Problem: Copy out the text lines of every item below word for word, omitting the pictures.

(Part of a data file)
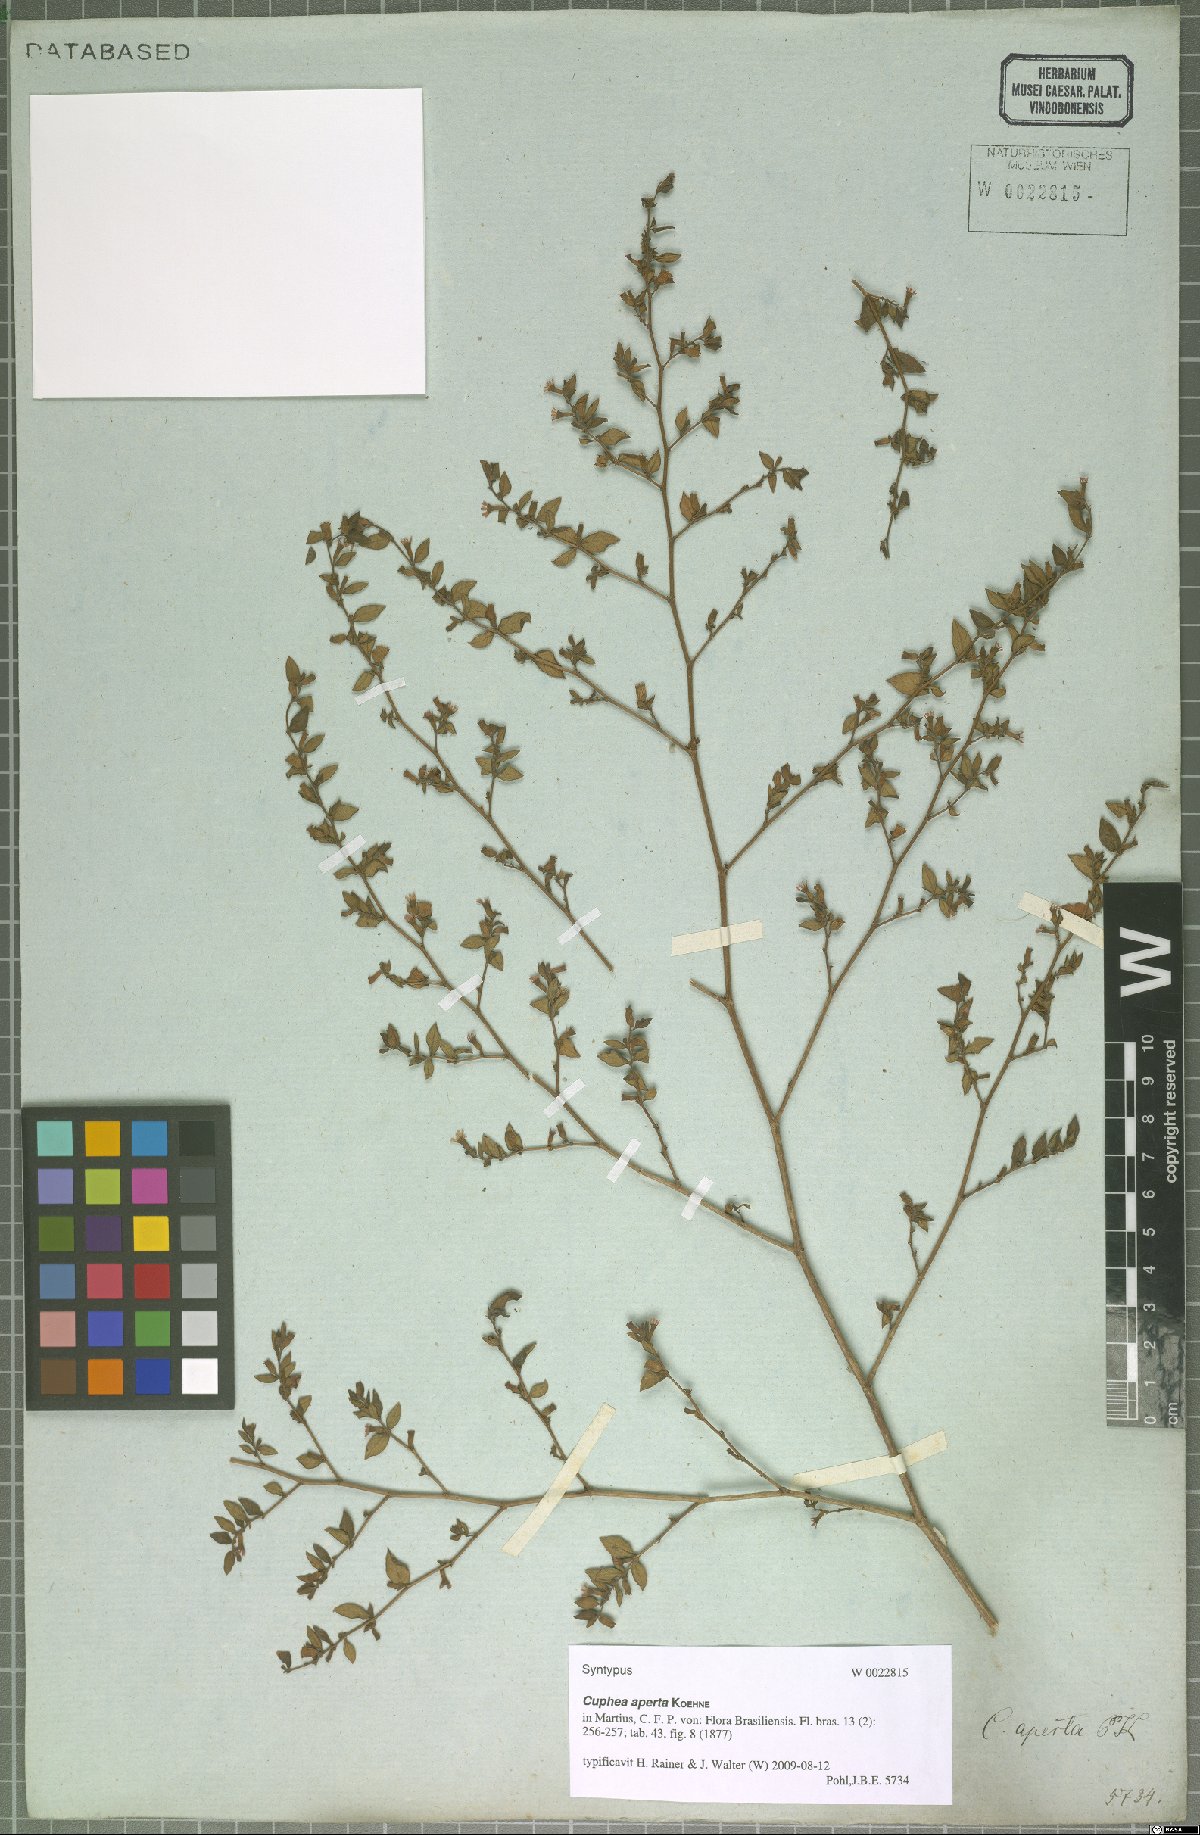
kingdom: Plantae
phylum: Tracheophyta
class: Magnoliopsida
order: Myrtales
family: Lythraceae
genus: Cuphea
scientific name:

Written solution:
kingdom: Plantae
phylum: Tracheophyta
class: Magnoliopsida
order: Myrtales
family: Lythraceae
genus: Cuphea
scientific name:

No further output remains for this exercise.